:: WHAT NEEDS TO BE DONE ::
Look through the entries. Copy each line that has the word "cervical".

:: SOURCE INFORMATION ::
------------------------------------

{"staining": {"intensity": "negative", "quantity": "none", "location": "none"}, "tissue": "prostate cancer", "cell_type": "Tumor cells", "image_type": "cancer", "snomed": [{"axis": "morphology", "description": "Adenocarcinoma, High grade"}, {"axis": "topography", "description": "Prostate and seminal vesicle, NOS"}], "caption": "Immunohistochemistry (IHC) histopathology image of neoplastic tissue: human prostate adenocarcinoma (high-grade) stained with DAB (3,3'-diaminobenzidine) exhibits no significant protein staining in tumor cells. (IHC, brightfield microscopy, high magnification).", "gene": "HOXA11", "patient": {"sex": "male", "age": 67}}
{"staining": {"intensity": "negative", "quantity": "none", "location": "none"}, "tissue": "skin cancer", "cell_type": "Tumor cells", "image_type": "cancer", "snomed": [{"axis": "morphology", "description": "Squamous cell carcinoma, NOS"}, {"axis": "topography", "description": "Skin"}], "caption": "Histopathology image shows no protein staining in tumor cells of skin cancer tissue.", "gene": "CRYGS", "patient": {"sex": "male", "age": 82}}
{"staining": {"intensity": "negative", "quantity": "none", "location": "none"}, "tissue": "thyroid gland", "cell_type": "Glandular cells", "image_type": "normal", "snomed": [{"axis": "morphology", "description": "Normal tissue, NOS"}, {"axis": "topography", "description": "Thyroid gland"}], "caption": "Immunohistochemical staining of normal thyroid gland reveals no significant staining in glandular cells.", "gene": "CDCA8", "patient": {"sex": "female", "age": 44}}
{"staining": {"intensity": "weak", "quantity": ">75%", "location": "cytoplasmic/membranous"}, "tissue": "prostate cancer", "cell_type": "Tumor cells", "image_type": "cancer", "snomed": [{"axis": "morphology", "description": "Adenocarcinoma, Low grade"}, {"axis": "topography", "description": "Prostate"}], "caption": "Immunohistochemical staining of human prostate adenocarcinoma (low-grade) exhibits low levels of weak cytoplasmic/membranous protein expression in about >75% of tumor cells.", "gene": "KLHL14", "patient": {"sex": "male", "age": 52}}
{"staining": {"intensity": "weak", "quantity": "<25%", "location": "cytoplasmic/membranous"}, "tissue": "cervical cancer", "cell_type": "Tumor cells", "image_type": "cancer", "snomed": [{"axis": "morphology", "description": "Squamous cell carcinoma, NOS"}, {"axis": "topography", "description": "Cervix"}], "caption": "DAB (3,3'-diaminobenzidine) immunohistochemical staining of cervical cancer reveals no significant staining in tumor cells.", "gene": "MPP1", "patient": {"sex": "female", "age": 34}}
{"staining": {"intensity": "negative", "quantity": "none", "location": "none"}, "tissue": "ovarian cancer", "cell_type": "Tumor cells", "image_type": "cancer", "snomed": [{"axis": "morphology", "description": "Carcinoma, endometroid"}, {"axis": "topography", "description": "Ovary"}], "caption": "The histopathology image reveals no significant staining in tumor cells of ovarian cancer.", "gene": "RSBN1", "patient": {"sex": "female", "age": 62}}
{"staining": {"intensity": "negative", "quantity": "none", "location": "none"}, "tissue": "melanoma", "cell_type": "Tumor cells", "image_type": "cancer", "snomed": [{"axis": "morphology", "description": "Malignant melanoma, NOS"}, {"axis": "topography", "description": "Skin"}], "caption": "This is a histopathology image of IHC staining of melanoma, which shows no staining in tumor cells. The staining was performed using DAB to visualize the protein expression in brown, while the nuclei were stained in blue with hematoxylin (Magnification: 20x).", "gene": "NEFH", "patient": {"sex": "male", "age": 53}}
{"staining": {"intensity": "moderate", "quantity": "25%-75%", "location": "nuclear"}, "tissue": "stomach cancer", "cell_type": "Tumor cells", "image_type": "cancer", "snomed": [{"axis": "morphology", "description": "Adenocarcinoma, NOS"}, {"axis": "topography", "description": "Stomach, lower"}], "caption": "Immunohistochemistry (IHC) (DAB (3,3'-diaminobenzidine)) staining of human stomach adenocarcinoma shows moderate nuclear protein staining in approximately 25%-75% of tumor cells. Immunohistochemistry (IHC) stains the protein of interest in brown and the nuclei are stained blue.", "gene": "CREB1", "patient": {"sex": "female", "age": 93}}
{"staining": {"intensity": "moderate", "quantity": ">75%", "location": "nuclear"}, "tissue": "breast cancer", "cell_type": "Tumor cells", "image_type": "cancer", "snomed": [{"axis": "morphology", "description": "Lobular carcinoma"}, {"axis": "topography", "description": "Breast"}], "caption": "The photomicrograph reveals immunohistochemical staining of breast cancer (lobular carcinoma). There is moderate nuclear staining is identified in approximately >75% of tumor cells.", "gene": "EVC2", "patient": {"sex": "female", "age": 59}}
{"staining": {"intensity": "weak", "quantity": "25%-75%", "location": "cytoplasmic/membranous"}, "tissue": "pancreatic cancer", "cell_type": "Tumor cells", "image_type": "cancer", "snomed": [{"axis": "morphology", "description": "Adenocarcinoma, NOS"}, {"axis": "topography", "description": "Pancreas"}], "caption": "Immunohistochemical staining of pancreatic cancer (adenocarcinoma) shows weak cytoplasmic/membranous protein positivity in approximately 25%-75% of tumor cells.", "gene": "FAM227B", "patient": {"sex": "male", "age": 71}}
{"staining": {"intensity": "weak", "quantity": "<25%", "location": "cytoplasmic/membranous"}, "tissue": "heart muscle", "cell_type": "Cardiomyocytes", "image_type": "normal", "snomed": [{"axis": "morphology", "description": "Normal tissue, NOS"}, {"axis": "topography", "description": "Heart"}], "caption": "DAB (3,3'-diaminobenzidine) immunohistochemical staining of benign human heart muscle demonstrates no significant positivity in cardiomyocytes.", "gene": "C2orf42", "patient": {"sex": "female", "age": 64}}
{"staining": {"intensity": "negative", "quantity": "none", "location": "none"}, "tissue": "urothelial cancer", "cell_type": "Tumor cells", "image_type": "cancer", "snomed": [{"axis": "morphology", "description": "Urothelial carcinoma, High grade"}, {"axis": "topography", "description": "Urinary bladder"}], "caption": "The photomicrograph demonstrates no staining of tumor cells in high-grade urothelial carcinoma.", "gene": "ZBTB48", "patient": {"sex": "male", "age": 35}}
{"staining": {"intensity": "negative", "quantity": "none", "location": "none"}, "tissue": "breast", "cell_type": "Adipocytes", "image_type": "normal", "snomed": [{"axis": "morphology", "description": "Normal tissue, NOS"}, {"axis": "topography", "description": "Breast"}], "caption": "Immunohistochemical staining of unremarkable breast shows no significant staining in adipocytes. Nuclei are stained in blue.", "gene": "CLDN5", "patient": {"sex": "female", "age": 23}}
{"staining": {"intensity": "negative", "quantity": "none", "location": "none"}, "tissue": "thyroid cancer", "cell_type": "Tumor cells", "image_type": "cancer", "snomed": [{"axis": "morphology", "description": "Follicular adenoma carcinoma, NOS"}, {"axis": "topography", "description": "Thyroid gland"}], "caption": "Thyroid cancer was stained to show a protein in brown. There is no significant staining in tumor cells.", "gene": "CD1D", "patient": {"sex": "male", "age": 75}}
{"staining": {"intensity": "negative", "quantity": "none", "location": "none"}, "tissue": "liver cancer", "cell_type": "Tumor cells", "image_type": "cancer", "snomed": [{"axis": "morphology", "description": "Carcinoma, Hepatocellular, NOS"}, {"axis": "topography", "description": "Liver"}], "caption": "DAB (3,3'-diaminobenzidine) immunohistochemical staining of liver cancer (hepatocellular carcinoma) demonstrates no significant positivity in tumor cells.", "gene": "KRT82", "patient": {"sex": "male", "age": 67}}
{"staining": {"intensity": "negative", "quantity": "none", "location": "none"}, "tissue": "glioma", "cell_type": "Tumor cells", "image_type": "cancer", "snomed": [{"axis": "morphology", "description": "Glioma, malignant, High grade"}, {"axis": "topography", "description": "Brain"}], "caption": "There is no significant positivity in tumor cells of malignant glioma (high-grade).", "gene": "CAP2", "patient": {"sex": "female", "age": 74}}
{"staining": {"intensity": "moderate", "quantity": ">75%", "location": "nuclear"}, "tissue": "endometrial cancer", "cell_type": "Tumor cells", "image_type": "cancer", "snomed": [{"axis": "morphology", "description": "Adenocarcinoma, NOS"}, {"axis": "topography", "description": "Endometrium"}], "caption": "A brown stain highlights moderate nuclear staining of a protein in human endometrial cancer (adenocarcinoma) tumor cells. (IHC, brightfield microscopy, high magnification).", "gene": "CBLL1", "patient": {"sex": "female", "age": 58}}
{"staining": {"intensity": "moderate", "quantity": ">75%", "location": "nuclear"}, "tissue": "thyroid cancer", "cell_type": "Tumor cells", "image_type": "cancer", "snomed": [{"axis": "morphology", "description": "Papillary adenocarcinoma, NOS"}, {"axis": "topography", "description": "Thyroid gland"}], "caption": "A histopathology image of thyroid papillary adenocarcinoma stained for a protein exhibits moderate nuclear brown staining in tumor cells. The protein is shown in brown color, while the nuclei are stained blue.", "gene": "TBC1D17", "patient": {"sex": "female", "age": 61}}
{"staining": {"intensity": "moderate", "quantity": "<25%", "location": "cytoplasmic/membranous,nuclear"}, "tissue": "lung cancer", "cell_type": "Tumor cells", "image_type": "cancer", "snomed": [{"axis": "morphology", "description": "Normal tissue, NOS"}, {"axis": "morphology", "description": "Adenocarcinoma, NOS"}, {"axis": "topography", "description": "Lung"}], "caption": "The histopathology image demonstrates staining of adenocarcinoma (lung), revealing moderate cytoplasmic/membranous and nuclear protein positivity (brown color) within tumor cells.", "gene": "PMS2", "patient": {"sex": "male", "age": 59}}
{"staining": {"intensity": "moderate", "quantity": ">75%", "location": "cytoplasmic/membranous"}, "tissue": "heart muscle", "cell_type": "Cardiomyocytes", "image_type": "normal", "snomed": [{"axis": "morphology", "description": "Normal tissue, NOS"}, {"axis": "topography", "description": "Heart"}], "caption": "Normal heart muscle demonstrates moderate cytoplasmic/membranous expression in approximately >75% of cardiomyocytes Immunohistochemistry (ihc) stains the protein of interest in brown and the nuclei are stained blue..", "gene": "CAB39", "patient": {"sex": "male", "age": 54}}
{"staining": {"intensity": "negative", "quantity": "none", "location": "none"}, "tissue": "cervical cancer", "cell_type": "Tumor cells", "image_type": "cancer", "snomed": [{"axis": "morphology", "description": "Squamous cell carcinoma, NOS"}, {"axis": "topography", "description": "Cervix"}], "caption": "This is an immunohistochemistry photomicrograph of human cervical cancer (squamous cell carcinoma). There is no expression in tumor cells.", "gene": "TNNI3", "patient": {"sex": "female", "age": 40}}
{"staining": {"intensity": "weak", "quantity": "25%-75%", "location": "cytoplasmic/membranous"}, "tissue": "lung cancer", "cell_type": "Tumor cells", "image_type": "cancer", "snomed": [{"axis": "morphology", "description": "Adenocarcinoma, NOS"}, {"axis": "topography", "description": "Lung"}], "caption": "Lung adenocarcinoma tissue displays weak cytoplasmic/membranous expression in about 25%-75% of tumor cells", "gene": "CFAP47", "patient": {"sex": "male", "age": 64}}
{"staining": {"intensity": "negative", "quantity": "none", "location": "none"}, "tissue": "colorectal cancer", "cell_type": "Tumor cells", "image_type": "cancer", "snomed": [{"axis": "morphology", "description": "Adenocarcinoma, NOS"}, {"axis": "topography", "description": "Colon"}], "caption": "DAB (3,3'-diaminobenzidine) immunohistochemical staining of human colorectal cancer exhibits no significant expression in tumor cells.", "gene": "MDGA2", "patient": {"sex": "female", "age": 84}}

------------------------------------

:: RESPONSE BELOW ::
{"staining": {"intensity": "weak", "quantity": "<25%", "location": "cytoplasmic/membranous"}, "tissue": "cervical cancer", "cell_type": "Tumor cells", "image_type": "cancer", "snomed": [{"axis": "morphology", "description": "Squamous cell carcinoma, NOS"}, {"axis": "topography", "description": "Cervix"}], "caption": "DAB (3,3'-diaminobenzidine) immunohistochemical staining of cervical cancer reveals no significant staining in tumor cells.", "gene": "MPP1", "patient": {"sex": "female", "age": 34}}
{"staining": {"intensity": "negative", "quantity": "none", "location": "none"}, "tissue": "cervical cancer", "cell_type": "Tumor cells", "image_type": "cancer", "snomed": [{"axis": "morphology", "description": "Squamous cell carcinoma, NOS"}, {"axis": "topography", "description": "Cervix"}], "caption": "This is an immunohistochemistry photomicrograph of human cervical cancer (squamous cell carcinoma). There is no expression in tumor cells.", "gene": "TNNI3", "patient": {"sex": "female", "age": 40}}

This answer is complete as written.